■ **What this task involves**
Below are the records. State how many of their lines contain "Forbidden", with nothing else.

■ **Source material**
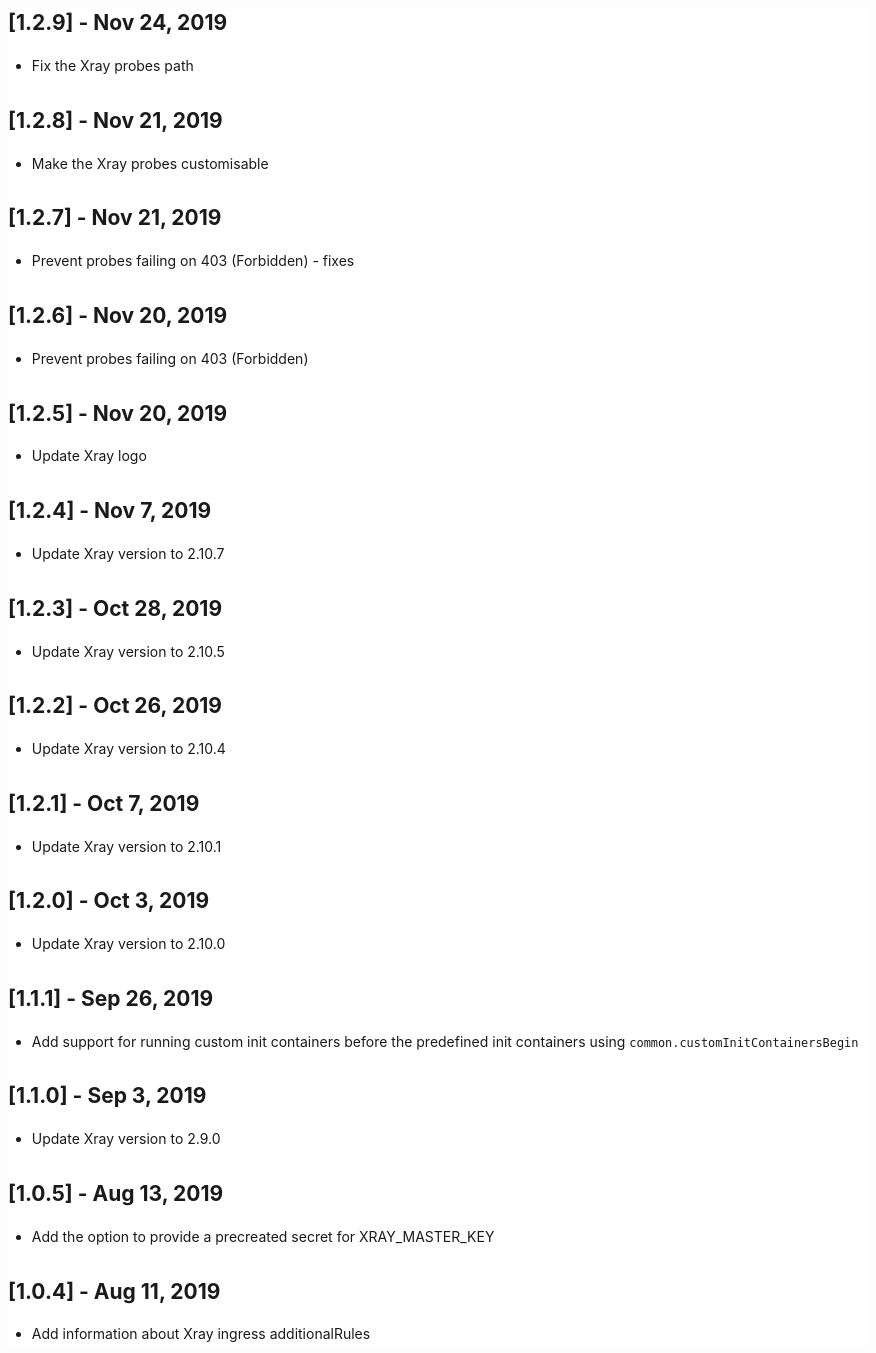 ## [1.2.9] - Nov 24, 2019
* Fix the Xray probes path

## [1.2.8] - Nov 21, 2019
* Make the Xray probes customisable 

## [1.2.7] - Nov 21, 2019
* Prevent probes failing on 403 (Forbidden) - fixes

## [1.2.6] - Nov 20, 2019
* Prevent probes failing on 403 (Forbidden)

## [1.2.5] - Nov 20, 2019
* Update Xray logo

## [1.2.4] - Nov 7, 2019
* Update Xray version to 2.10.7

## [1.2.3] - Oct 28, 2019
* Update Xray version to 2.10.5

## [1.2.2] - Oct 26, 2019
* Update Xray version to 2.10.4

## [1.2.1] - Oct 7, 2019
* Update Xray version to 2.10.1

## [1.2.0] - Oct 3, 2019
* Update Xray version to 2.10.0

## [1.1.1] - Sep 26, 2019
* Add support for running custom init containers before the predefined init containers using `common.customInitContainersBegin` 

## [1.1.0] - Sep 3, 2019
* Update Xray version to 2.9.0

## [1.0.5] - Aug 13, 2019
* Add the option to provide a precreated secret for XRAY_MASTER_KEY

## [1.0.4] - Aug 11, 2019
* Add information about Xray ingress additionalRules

■ **Completed exercise**
2